In Australia we generally treat pre-1778 vegetation as the benchmark, but that is clearly an arbitrary date albeit practical. We also tend to treat any plant carried around due to human activities as at least suspect and most probably a weed. Of course a weed is just a plant out of place or out of balance, and a particular species can be a weed one day or in one location, and not others.
Enough philosophising. Let’s just accept for arguments sake that if it is a ‘weed’ we shouldn’t encourage its growth on Norfolk and Phillip Islands. So is it a weed? It’s been known to grow on Norfolk Island since at least 1774 but not on Phillip Island until planted there in 1967.
Peter Coyne from Beloconnen in the ACT says it most probably is a weed. He bases this conclusion on the following facts:
- New Zealand Flax is an invasive plants in many parts of the world.
- The apparent failure of the Flax to arrive ‘naturally’ (i.e. without human assistance) over two million years suggests its ‘natural’ arrival in the last 800 years is highly improbable.
- Polynesians are known to have spread deliberately many plants through the south-west Pacific.
- Norfolk Island seems to have been colonised from Raoul Island by Polynesian people from New Zealand, and the Flax was a widely used fibre plant by the Maori in New Zealand.
- There is no historical pollen deposited in the soil at an area described as covered by this plant in 1774.

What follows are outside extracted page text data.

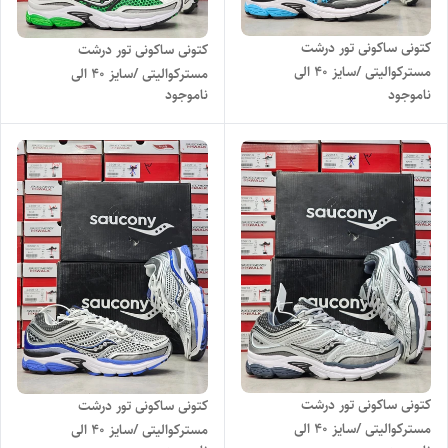
کتونی ساکونی تور درشت
کتونی ساکونی تور درشت
مسترکوالیتی /سایز 40 الی
مسترکوالیتی /سایز 40 الی
ناموجود
ناموجود
45/Saucony ProGrid Omni
45/Saucony ProGrid Omni
9/ فروش عمده و تک
9/ فروش عمده و تک
کتونی ساکونی تور درشت
کتونی ساکونی تور درشت
مسترکوالیتی /سایز 40 الی
مسترکوالیتی /سایز 40 الی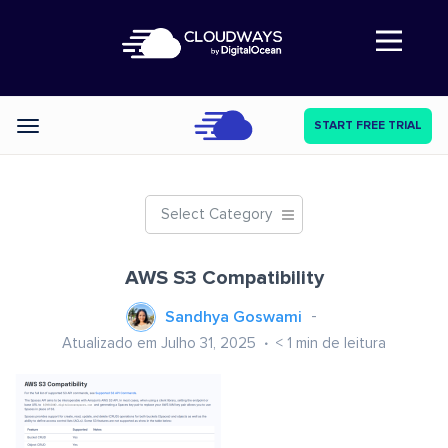
Abre a navegação
START FREE TRIAL
Categories
Select Category
AWS S3 Compatibility
Sandhya Goswami
Atualizado em Julho 31, 2025
< 1
min de leitura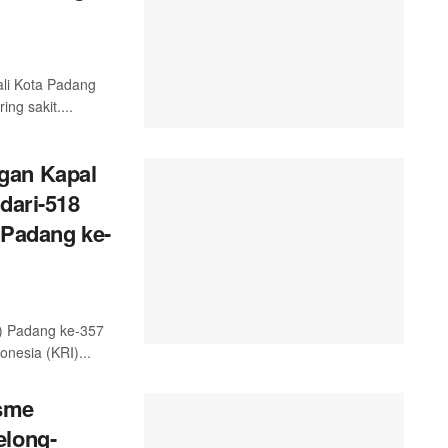
ali Kota Padang
g sakit....
gan Kapal
dari-518
 Padang ke-
) Padang ke-357
nesia (KRI)...
sme
elong-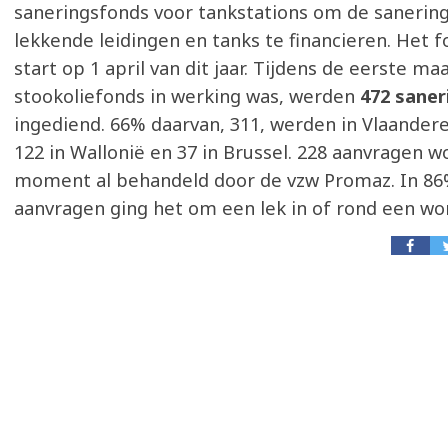
saneringsfonds voor tankstations om de sanerin
lekkende leidingen en tanks te financieren. Het f
start op 1 april van dit jaar. Tijdens de eerste m
stookoliefonds in werking was, werden
472 saner
ingediend. 66% daarvan, 311, werden in Vlaander
122 in Wallonië en 37 in Brussel. 228 aanvragen w
moment al behandeld door de vzw Promaz. In 86
aanvragen ging het om een lek in of rond een wo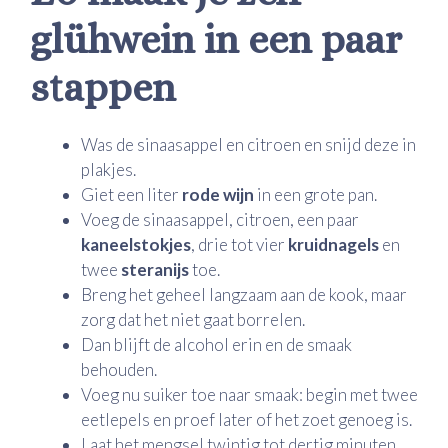
glühwein in een paar
stappen
Was de sinaasappel en citroen en snijd deze in
plakjes.
Giet een liter
rode wijn
in een grote pan.
Voeg de sinaasappel, citroen, een paar
kaneelstokjes
, drie tot vier
kruidnagels
en
twee
steranijs
toe.
Breng het geheel langzaam aan de kook, maar
zorg dat het niet gaat borrelen.
Dan blijft de alcohol erin en de smaak
behouden.
Voeg nu suiker toe naar smaak: begin met twee
eetlepels en proef later of het zoet genoeg is.
Laat het mengsel twintig tot dertig minuten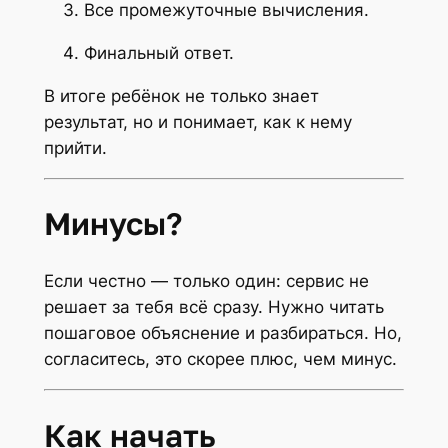
Все промежуточные вычисления.
Финальный ответ.
В итоге ребёнок не только знает
результат, но и понимает, как к нему
прийти.
Минусы?
Если честно — только один: сервис не
решает за тебя всё сразу. Нужно читать
пошаговое объяснение и разбираться. Но,
согласитесь, это скорее плюс, чем минус.
Как начать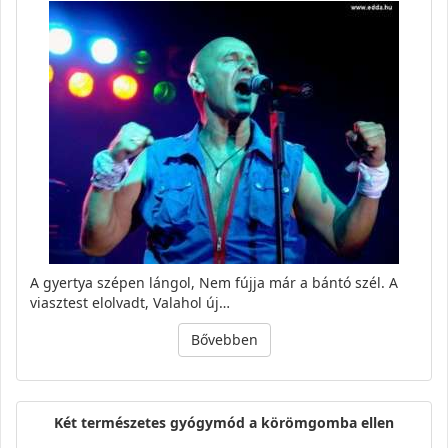
A gyertya szépen lángol, Nem fújja már a bántó szél. A
viasztest elolvadt, Valahol új…
Bővebben
Két természetes gyógymód a körömgomba ellen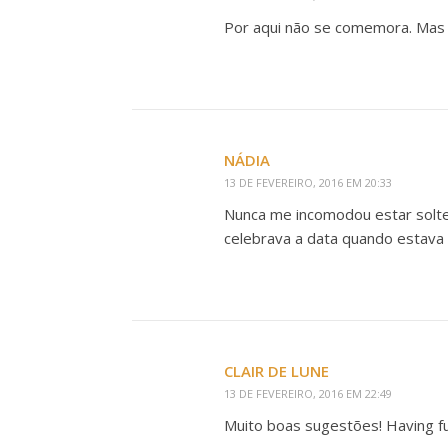
Por aqui não se comemora. Mas 
NÁDIA
13 DE FEVEREIRO, 2016 EM 20:33
Nunca me incomodou estar solte
celebrava a data quando estava 
CLAIR DE LUNE
13 DE FEVEREIRO, 2016 EM 22:49
Muito boas sugestões! Having fu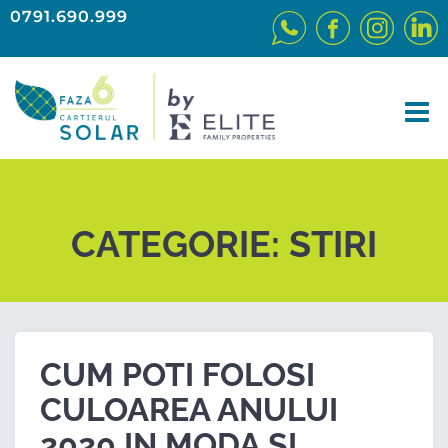
0791.690.999
CATEGORIE:
STIRI
CUM POTI FOLOSI
CULOAREA ANULUI
2020 IN MODA SI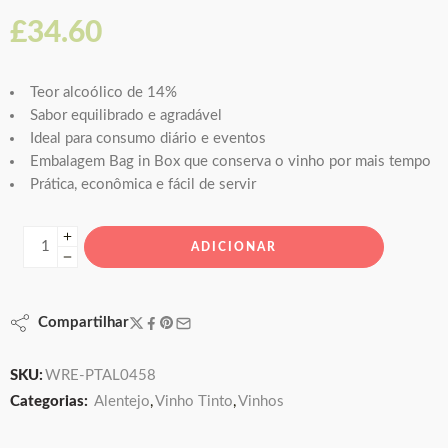
£
34.60
Teor alcoólico de 14%
Sabor equilibrado e agradável
Ideal para consumo diário e eventos
Embalagem Bag in Box que conserva o vinho por mais tempo
Prática, econômica e fácil de servir
ADICIONAR
Compartilhar
SKU:
WRE-PTAL0458
Categorias:
Alentejo
,
Vinho Tinto
,
Vinhos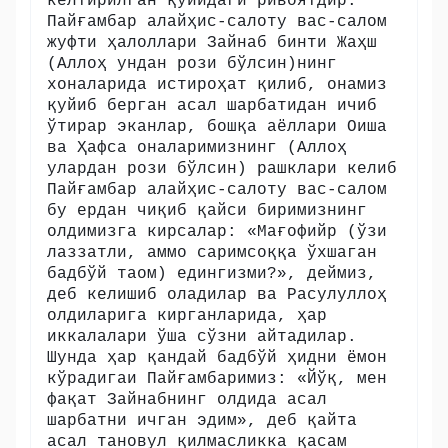
келтирилган қуйидаги ривоятдир:
Пайғамбар алайҳис-салоту вас-салом
жуфти ҳалоллари Зайнаб бинти Жаҳш
(Аллоҳ ундан рози бўлсин)нинг
хоналарида истироҳат қилиб, онамиз
қуйиб берган асал шарбатидан ичиб
ўтирар эканлар, бошқа аёллари Оиша
ва Ҳафса оналаримизнинг (Аллоҳ
улардан рози бўлсин) рашклари келиб
Пайғамбар алайҳис-салоту вас-салом
бу ердан чиқиб қайси биримизнинг
олдимизга кирсалар: «Мағофийр (ўзи
лаззатли, аммо саримсоққа ўхшаган
бадбўй таом) едингизми?», деймиз,
деб келишиб оладилар ва Расулуллоҳ
олдиларига кирганларида, ҳар
иккалалари ўша сўзни айтадилар.
Шунда ҳар қандай бадбўй ҳидни ёмон
кўрадигаи Пайғамбаримиз: «Йўқ, мен
фақат Зайнабнинг олдида асал
шарбатни ичган эдим», деб қайта
асал тановул қилмасликка қасам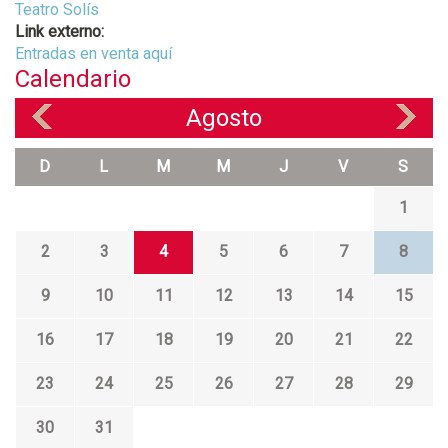
Teatro Solís
Link externo:
Entradas en venta aquí
Calendario
Agosto
«
»
D
L
M
M
J
V
S
1
2
3
4
5
6
7
8
9
10
11
12
13
14
15
16
17
18
19
20
21
22
23
24
25
26
27
28
29
30
31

Kevin Mills, of Jambaroo in New South Wales, disagrees. He says the pollen evidence is weak – even in the top layers of soil, presumably deposited over the last few hundred years, there was no pollen found so its absence from lower (older) layers is hardly conclusive. Mills also points out that genetically the Norfolk Island populations are more similar to those of the North Island of New Zealand and a few other associated islands such as Chatham Islands, than to those of the South Island, consistent with a ‘natural’ arrival.

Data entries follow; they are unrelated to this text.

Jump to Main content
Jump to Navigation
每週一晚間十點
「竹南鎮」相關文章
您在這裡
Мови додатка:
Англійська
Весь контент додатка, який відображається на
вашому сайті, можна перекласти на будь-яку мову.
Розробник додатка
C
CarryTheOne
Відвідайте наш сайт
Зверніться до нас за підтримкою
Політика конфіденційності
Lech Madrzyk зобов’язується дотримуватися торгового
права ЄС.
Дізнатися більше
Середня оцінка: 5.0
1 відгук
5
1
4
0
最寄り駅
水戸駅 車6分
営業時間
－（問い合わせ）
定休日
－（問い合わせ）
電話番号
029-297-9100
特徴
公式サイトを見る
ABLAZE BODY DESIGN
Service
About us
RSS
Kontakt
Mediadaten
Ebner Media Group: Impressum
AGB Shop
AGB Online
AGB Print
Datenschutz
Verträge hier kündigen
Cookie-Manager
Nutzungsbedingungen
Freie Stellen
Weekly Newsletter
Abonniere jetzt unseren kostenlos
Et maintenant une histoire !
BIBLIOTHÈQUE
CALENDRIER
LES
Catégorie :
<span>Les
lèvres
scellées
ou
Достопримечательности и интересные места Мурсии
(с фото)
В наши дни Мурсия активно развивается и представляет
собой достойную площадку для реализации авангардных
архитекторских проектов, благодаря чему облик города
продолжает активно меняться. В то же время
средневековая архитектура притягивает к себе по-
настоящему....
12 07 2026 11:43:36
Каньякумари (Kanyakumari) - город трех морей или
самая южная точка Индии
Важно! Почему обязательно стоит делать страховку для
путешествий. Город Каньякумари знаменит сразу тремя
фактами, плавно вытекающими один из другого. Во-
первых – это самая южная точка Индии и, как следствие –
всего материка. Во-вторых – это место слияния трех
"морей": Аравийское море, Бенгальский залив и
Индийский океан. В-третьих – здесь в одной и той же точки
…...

It is hypothesised that sea currents would facilitate travel of Flax seed to Norfolk Island from the west coast of New Zealand. Mills concludes that given three million years, it is not unreasonable to expect Flax would have made this journey by sea, or by wind or bird.
Mills also isn’t convinced that New Zealand Flax was necessarily absent from Phillip Island before 1788. Even if it was, he doesn’t consider this evidence of Flax being introduced to Norfolk Island.

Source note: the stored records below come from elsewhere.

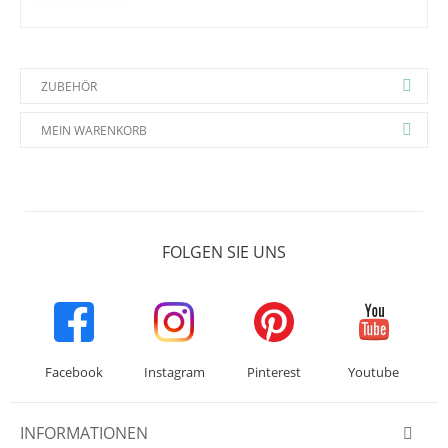
ZUBEHÖR
MEIN WARENKORB
FOLGEN SIE UNS
Facebook
Instagram
Pinterest
Youtube
INFORMATIONEN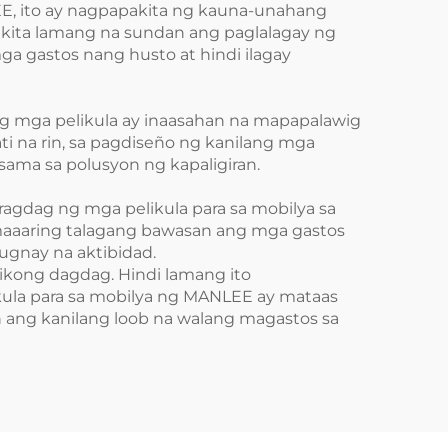
E, ito ay nagpapakita ng kauna-unahang
akita lamang na sundan ang paglalagay ng
ga gastos nang husto at hindi ilagay
t ng mga pelikula ay inaasahan na mapapalawig
 na rin, sa pagdiseño ng kanilang mga
sama sa polusyon ng kapaligiran.
gdag ng mga pelikula para sa mobilya sa
ay maaaring talagang bawasan ang mga gastos
ugnay na aktibidad.
tikong dagdag. Hindi lamang ito
ikula para sa mobilya ng MANLEE ay mataas
 ang kanilang loob na walang magastos sa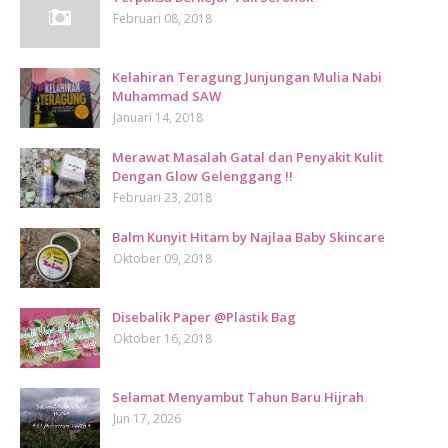
Februari 08, 2018
Kelahiran Teragung Junjungan Mulia Nabi
Muhammad SAW
Januari 14, 2018
Merawat Masalah Gatal dan Penyakit Kulit
Dengan Glow Gelenggang !!
Februari 23, 2018
Balm Kunyit Hitam by Najlaa Baby Skincare
Oktober 09, 2018
Disebalik Paper @Plastik Bag
Oktober 16, 2018
Selamat Menyambut Tahun Baru Hijrah
Jun 17, 2026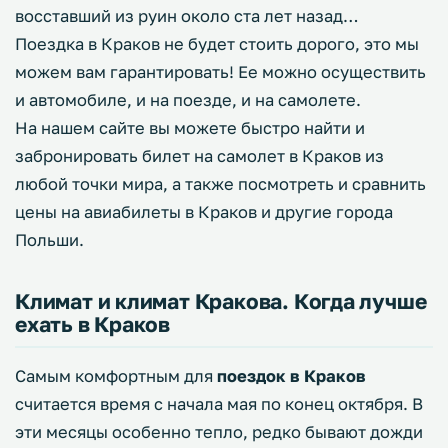
восставший из руин около ста лет назад…
Поездка в Краков не будет стоить дорого, это мы
можем вам гарантировать! Ее можно осуществить
и автомобиле, и на поезде, и на самолете.
На нашем сайте вы можете быстро найти и
забронировать билет на самолет в Краков из
любой точки мира, а также посмотреть и сравнить
цены на авиабилеты в Краков и другие города
Польши.
Климат и климат Кракова. Когда лучше
ехать в Краков
Самым комфортным для
поездок в Краков
считается время с начала мая по конец октября. В
эти месяцы особенно тепло, редко бывают дожди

Mills says at the outset that ‘we cannot be sure that Phormium tenax is indigenous to Norfolk island’ and later that ‘I do not believe the available evidence yet places us in a position to know conclusively one way or another…’. But he concludes that ‘On the available information, it seems more likely that Phormium tenax is indigenous to Norfolk Island.
He bases this conclusion on where the Flax grows on the island (in a distinct and apparently natural habitat, and not in swamps as in New Zealand), it distinctiveness compared to New Zealand populations, and (a little more subjectively) the reputed inferiority of the Norfolk Island variant for weaving (so why would Polynesians introduce it).
If you want to decide yourself, take a look at the two papers when they appear on Cunninghamia online very shortly.
Image: New Zealand Flax, in New Zealand (from Te Ara Encyclopedia).
Comments
Where those flax seeds came from is not mentioned.
Cook brought New Zealand flax back to England from New Zealand and it was reported to be equivalent to the European/Russian flax. The New Zealand Maori women knew how to process the New Zealand flax however the European methods used on Norfolk Island did not produce a suitable product
Back in Sydney the local flax found to grow at Rose Hill had been harvested completely by the aborigines but Governor Phillip believed in 1788 that Norfolk Island would provide enough flax for the colony based on the reports of the fertility of land there and trials in London with Cook's NZ flax seeds.